YOUR GOAL: Every word of the data below has to be copied faithfully.

Content starts

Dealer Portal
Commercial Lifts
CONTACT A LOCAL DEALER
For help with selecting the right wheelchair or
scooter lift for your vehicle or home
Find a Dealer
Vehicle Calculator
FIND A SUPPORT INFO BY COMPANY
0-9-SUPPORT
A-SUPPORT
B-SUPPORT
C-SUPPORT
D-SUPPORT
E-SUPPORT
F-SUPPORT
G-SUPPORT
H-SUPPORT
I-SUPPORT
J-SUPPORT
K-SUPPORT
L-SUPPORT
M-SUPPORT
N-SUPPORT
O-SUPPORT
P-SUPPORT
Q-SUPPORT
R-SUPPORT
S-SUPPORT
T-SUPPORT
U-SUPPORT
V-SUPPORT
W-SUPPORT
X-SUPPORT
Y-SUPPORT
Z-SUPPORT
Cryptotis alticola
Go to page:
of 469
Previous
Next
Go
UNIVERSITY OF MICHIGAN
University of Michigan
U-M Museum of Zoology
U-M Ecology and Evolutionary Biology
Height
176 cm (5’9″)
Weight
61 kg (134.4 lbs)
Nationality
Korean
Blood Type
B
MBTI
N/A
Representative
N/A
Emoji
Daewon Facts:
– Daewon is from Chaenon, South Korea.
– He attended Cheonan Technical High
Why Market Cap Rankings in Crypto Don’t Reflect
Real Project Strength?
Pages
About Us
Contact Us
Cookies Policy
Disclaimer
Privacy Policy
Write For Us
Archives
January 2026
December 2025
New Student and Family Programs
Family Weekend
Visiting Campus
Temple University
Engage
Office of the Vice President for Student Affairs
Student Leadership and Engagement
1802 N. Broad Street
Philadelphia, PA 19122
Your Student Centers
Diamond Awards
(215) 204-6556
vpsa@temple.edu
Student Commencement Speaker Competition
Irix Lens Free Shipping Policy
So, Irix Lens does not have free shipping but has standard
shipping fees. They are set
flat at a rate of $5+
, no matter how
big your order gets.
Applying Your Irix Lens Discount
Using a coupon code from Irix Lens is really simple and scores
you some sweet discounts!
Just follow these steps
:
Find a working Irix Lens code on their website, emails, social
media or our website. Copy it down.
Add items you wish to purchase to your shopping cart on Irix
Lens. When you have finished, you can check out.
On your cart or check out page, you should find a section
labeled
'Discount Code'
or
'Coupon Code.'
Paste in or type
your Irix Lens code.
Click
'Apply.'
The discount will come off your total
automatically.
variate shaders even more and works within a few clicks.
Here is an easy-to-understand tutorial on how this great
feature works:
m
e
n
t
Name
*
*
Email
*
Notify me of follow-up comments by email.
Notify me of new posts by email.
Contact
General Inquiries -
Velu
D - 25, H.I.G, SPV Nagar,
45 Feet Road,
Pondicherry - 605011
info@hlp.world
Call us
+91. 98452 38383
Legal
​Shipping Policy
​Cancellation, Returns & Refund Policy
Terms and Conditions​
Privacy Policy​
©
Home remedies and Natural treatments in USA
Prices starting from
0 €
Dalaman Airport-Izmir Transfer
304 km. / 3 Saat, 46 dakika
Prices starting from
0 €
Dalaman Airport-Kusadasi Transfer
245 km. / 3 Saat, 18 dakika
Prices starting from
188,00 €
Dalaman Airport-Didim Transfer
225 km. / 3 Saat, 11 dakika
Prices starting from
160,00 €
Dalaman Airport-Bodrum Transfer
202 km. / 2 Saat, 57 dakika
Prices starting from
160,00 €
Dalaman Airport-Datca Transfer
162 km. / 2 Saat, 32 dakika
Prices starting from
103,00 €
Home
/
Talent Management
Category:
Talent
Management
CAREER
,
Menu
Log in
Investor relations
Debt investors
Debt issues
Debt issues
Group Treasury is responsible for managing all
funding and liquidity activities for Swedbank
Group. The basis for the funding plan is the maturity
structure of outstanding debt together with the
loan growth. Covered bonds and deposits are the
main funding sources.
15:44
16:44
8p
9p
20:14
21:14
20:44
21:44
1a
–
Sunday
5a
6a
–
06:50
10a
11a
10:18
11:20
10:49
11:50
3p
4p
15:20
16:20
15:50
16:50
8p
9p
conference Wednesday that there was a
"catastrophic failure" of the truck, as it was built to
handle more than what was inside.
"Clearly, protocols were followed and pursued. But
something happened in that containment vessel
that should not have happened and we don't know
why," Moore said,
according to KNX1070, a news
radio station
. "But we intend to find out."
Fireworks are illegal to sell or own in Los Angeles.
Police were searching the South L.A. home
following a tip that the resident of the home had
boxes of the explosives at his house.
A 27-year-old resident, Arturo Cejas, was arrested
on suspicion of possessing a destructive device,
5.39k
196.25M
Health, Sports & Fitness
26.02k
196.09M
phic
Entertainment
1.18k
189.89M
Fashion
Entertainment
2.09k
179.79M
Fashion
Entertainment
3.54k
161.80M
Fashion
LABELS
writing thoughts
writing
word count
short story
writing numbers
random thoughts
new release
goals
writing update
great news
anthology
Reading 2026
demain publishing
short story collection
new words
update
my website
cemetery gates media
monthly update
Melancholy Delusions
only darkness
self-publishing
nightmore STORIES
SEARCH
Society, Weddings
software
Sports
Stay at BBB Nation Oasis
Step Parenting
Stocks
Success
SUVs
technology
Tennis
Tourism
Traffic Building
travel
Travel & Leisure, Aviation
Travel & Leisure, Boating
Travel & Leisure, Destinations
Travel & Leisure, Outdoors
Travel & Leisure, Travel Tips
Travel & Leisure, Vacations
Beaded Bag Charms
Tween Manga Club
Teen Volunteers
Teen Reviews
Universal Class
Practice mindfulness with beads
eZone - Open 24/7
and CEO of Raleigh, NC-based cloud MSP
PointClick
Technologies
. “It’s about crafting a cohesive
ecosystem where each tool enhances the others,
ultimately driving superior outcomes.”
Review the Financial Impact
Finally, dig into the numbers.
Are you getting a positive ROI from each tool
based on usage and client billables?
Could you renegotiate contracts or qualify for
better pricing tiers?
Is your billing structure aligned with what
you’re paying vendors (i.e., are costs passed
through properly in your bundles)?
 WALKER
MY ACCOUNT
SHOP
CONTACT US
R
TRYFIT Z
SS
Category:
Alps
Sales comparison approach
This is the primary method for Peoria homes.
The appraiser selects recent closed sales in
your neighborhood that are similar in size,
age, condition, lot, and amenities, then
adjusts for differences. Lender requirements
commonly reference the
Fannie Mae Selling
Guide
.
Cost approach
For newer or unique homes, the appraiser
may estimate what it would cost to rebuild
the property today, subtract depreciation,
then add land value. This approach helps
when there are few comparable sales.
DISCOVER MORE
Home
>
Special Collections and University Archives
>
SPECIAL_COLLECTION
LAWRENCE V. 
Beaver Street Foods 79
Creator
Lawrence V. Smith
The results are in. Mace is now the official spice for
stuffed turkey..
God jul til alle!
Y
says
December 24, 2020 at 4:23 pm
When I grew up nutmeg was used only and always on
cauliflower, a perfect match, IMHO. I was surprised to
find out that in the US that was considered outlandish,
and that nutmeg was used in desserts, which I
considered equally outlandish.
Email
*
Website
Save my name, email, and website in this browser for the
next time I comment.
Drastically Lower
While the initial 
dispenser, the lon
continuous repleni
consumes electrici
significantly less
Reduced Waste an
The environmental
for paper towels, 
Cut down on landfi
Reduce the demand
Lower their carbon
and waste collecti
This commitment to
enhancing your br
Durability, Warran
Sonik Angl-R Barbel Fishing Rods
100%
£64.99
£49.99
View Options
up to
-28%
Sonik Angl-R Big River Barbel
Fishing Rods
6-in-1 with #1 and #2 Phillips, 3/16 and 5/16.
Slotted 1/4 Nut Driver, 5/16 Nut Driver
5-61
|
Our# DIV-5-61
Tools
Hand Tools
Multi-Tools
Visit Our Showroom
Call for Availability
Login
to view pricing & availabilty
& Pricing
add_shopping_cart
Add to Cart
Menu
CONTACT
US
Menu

Content ends

REPLY:
Dealer Portal
Commercial Lifts
CONTACT A LOCAL DEALER
For help with selecting the right wheelchair or
scooter lift for your vehicle or home
Find a Dealer
Vehicle Calculator
FIND A SUPPORT INFO BY COMPANY
0-9-SUPPORT
A-SUPPORT
B-SUPPORT
C-SUPPORT
D-SUPPORT
E-SUPPORT
F-SUPPORT
G-SUPPORT
H-SUPPORT
I-SUPPORT
J-SUPPORT
K-SUPPORT
L-SUPPORT
M-SUPPORT
N-SUPPORT
O-SUPPORT
P-SUPPORT
Q-SUPPORT
R-SUPPORT
S-SUPPORT
T-SUPPORT
U-SUPPORT
V-SUPPORT
W-SUPPORT
X-SUPPORT
Y-SUPPORT
Z-SUPPORT
Cryptotis alticola
Go to page:
of 469
Previous
Next
Go
UNIVERSITY OF MICHIGAN
University of Michigan
U-M Museum of Zoology
U-M Ecology and Evolutionary Biology
Height
176 cm (5’9″)
Weight
61 kg (134.4 lbs)
Nationality
Korean
Blood Type
B
MBTI
N/A
Representative
N/A
Emoji
Daewon Facts:
– Daewon is from Chaenon, South Korea.
– He attended Cheonan Technical High
Why Market Cap Rankings in Crypto Don’t Reflect
Real Project Strength?
Pages
About Us
Contact Us
Cookies Policy
Disclaimer
Privacy Policy
Write For Us
Archives
January 2026
December 2025
New Student and Family Programs
Family Weekend
Visiting Campus
Temple University
Engage
Office of the Vice President for Student Affairs
Student Leadership and Engagement
1802 N. Broad Street
Philadelphia, PA 19122
Your Student Centers
Diamond Awards
(215) 204-6556
vpsa@temple.edu
Student Commencement Speaker Competition
Irix Lens Free Shipping Policy
So, Irix Lens does not have free shipping but has standard
shipping fees. They are set
flat at a rate of $5+
, no matter how
big your order gets.
Applying Your Irix Lens Discount
Using a coupon code from Irix Lens is really simple and scores
you some sweet discounts!
Just follow these steps
:
Find a working Irix Lens code on their website, emails, social
media or our website. Copy it down.
Add items you wish to purchase to your shopping cart on Irix
Lens. When you have finished, you can check out.
On your cart or check out page, you should find a section
labeled
'Discount Code'
or
'Coupon Code.'
Paste in or type
your Irix Lens code.
Click
'Apply.'
The discount will come off your total
automatically.
variate shaders even more and works within a few clicks.
Here is an easy-to-understand tutorial on how this great
feature works:
m
e
n
t
Name
*
*
Email
*
Notify me of follow-up comments by email.
Notify me of new posts by email.
Contact
General Inquiries -
Velu
D - 25, H.I.G, SPV Nagar,
45 Feet Road,
Pondicherry - 605011
info@hlp.world
Call us
+91. 98452 38383
Legal
​Shipping Policy
​Cancellation, Returns & Refund Policy
Terms and Conditions​
Privacy Policy​
©
Home remedies and Natural treatments in USA
Prices starting from
0 €
Dalaman Airport-Izmir Transfer
304 km. / 3 Saat, 46 dakika
Prices starting from
0 €
Dalaman Airport-Kusadasi Transfer
245 km. / 3 Saat, 18 dakika
Prices starting from
188,00 €
Dalaman Airport-Didim Transfer
225 km. / 3 Saat, 11 dakika
Prices starting from
160,00 €
Dalaman Airport-Bodrum Transfer
202 km. / 2 Saat, 57 dakika
Prices starting from
160,00 €
Dalaman Airport-Datca Transfer
162 km. / 2 Saat, 32 dakika
Prices starting from
103,00 €
Home
/
Talent Management
Category:
Talent
Management
CAREER
,
Menu
Log in
Investor relations
Debt investors
Debt issues
Debt issues
Group Treasury is responsible for managing all
funding and liquidity activities for Swedbank
Group. The basis for the funding plan is the maturity
structure of outstanding debt together with the
loan growth. Covered bonds and deposits are the
main funding sources.
15:44
16:44
8p
9p
20:14
21:14
20:44
21:44
1a
–
Sunday
5a
6a
–
06:50
10a
11a
10:18
11:20
10:49
11:50
3p
4p
15:20
16:20
15:50
16:50
8p
9p
conference Wednesday that there was a
"catastrophic failure" of the truck, as it was built to
handle more than what was inside.
"Clearly, protocols were followed and pursued. But
something happened in that containment vessel
that should not have happened and we don't know
why," Moore said,
according to KNX1070, a news
radio station
. "But we intend to find out."
Fireworks are illegal to sell or own in Los Angeles.
Police were searching the South L.A. home
following a tip that the resident of the home had
boxes of the explosives at his house.
A 27-year-old resident, Arturo Cejas, was arrested
on suspicion of possessing a destructive device,
5.39k
196.25M
Health, Sports & Fitness
26.02k
196.09M
phic
Entertainment
1.18k
189.89M
Fashion
Entertainment
2.09k
179.79M
Fashion
Entertainment
3.54k
161.80M
Fashion
LABELS
writing thoughts
writing
word count
short story
writing numbers
random thoughts
new release
goals
writing update
great news
anthology
Reading 2026
demain publishing
short story collection
new words
update
my website
cemetery gates media
monthly update
Melancholy Delusions
only darkness
self-publishing
nightmore STORIES
SEARCH
Society, Weddings
software
Sports
Stay at BBB Nation Oasis
Step Parenting
Stocks
Success
SUVs
technology
Tennis
Tourism
Traffic Building
travel
Travel & Leisure, Aviation
Travel & Leisure, Boating
Travel & Leisure, Destinations
Travel & Leisure, Outdoors
Travel & Leisure, Travel Tips
Travel & Leisure, Vacations
Beaded Bag Charms
Tween Manga Club
Teen Volunteers
Teen Reviews
Universal Class
Practice mindfulness with beads
eZone - Open 24/7
and CEO of Raleigh, NC-based cloud MSP
PointClick
Technologies
. “It’s about crafting a cohesive
ecosystem where each tool enhances the others,
ultimately driving superior outcomes.”
Review the Financial Impact
Finally, dig into the numbers.
Are you getting a positive ROI from each tool
based on usage and client billables?
Could you renegotiate contracts or qualify for
better pricing tiers?
Is your billing structure aligned with what
you’re paying vendors (i.e., are costs passed
through properly in your bundles)?
 WALKER
MY ACCOUNT
SHOP
CONTACT US
R
TRYFIT Z
SS
Category:
Alps
Sales comparison approach
This is the primary method for Peoria homes.
The appraiser selects recent closed sales in
your neighborhood that are similar in size,
age, condition, lot, and amenities, then
adjusts for differences. Lender requirements
commonly reference the
Fannie Mae Selling
Guide
.
Cost approach
For newer or unique homes, the appraiser
may estimate what it would cost to rebuild
the property today, subtract depreciation,
then add land value. This approach helps
when there are few comparable sales.
DISCOVER MORE
Home
>
Special Collections and University Archives
>
SPECIAL_COLLECTION
LAWRENCE V. 
Beaver Street Foods 79
Creator
Lawrence V. Smith
The results are in. Mace is now the official spice for
stuffed turkey..
God jul til alle!
Y
says
December 24, 2020 at 4:23 pm
When I grew up nutmeg was used only and always on
cauliflower, a perfect match, IMHO. I was surprised to
find out that in the US that was considered outlandish,
and that nutmeg was used in desserts, which I
considered equally outlandish.
Email
*
Website
Save my name, email, and website in this browser for the
next time I comment.
Drastically Lower
While the initial 
dispenser, the lon
continuous repleni
consumes electrici
significantly less
Reduced Waste an
The environmental
for paper towels, 
Cut down on landfi
Reduce the demand
Lower their carbon
and waste collecti
This commitment to
enhancing your br
Durability, Warran
Sonik Angl-R Barbel Fishing Rods
100%
£64.99
£49.99
View Options
up to
-28%
Sonik Angl-R Big River Barbel
Fishing Rods
6-in-1 with #1 and #2 Phillips, 3/16 and 5/16.
Slotted 1/4 Nut Driver, 5/16 Nut Driver
5-61
|
Our# DIV-5-61
Tools
Hand Tools
Multi-Tools
Visit Our Showroom
Call for Availability
Login
to view pricing & availabilty
& Pricing
add_shopping_cart
Add to Cart
Menu
CONTACT
US
Menu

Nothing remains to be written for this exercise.